Fed Security Systems Receive Failing Grades
Only three government agencies receive passing marks on annual report card; Justice, State and Defense Departments all flunk.
Only three government agencies received passing grades in Rep. Steven Horn's (R.-Calif.) annual report card on federal computer systems security. The government's overall score for its security systems was 55, a slight improvement over last year's 53.
Horn made the grades public Tuesday at a hearing of the House Subcommittee on Government Efficiency, Financial Management and Intergovernmental Relations. Based on studies conducted by the General Accounting Office (GAO), the Office of Management and Budget (OMB), and agencies CIOs and inspectors general, Horn's scores are based on weighted averages of each agency's performance in five major areas.
The three agencies posting passing scores were the Social Security Administration: (B-), the Labor Department (C+) and the Nuclear Regulatory Agency (C). The other 21 agencies on Horn's report card, including the Departments of Defense, Justice and NASA, received grades of D+ or lower. Fourteen agencies received an F.
The Department of Transportation (DOT), which, among other critical systems, controls the nation's air transportation system, finished last among the agencies for systems security with a total score of 28 out of a possible 100 points.

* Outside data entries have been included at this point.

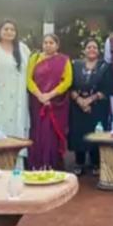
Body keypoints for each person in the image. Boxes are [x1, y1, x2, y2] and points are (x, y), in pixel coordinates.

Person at [27, 34, 72, 170]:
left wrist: (49, 95)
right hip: (37, 102)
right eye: (45, 42)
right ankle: (37, 165)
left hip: (55, 104)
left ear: (57, 45)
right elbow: (28, 79)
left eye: (51, 43)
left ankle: (52, 165)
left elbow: (67, 81)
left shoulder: (63, 60)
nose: (47, 45)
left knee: (51, 134)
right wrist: (40, 95)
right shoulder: (34, 58)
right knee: (38, 133)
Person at [69, 39, 112, 175]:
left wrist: (89, 100)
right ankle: (79, 163)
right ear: (85, 50)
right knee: (79, 133)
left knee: (96, 133)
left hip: (97, 107)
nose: (91, 49)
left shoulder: (105, 67)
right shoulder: (75, 65)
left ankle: (96, 163)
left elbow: (108, 87)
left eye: (94, 47)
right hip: (78, 106)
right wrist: (80, 100)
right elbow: (70, 85)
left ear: (98, 50)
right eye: (89, 47)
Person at [0, 19, 30, 140]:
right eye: (6, 29)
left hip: (19, 97)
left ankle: (18, 158)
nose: (9, 32)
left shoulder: (23, 48)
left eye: (12, 29)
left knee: (18, 125)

The GAO also presented a reported to the subcommittee that was highly critical of federal systems.
"Since September 1996, we have reported that poor information security is a widespread federal problem with potentially devastating consequences," the report stated. "Although agencies have taken steps to redesign and strengthen their information security system programs, our analysis of information security at major federal agencies have shown that federal systems were not being adequately protected from computer-based threats."

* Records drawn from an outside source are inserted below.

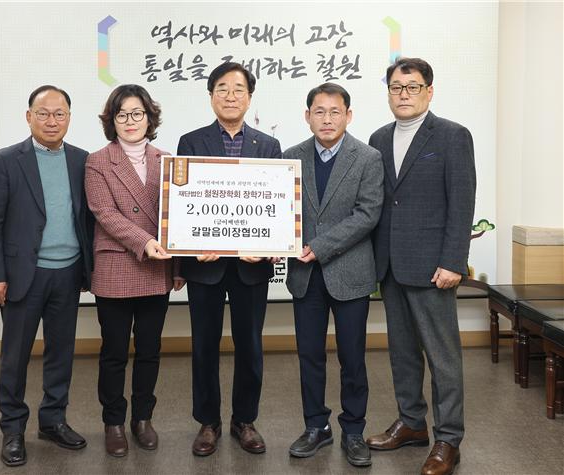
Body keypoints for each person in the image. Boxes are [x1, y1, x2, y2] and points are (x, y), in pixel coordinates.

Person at [366, 57, 476, 475]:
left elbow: (462, 202)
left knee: (442, 357)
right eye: (396, 87)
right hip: (391, 265)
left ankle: (448, 438)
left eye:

The GAO report was based on an analysis of six areas of security control: (1.) security program management; (2.) access controls; (3.) software development and change controls; (4.) segregation of duties; (5.) operating systems controls; and (6.) service continuity.

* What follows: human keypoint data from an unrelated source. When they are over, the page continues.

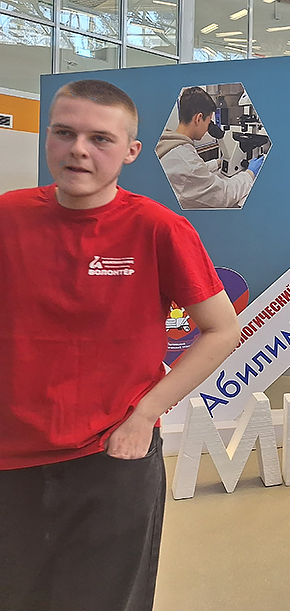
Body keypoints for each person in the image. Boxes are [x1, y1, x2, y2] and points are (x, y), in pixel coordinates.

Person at [0, 79, 240, 611]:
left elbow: (223, 328)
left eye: (100, 139)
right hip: (12, 458)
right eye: (64, 133)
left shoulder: (158, 228)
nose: (78, 150)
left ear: (131, 151)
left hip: (112, 455)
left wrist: (145, 414)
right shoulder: (8, 217)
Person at [155, 86, 263, 210]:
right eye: (208, 122)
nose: (208, 128)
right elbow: (224, 196)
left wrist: (218, 162)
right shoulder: (186, 162)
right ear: (198, 118)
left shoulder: (170, 145)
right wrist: (249, 174)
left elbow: (197, 170)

In its review from October 2001 to October 2001 of this year, the GAO concluded that federal systems "continue to show significant weaknesses that put critical operations and assets at risk."
Mark Forman, the OMB's associate director for IT and e-government, told the committee an agency's CIO is the key to implementing strong security.
"Where we have seen progress, there has been clear action taken to empower the CIO. Transportation is one where there is a less-than-powerful CIO," Forman said.
DOT's inspector general, Kenneth Meade said his agency currently does not have a CIO and, in fact, has had a permanent CIO for only 18 months since Congress mandated all agencies have a CIO in 1996.
Agencies receiving D's included Commerce (D+), NASA (D+), Education (D), Environmental Protection (D-), Health and Human Services (D-)and the National Science Foundation (D-).
Agencies flunking the test were International Development, Agriculture, Defense, Energy, FEMA, HUD, Interior, Justice, Office of Personnel Management, SBA, State, Transportation, Treasury and VA.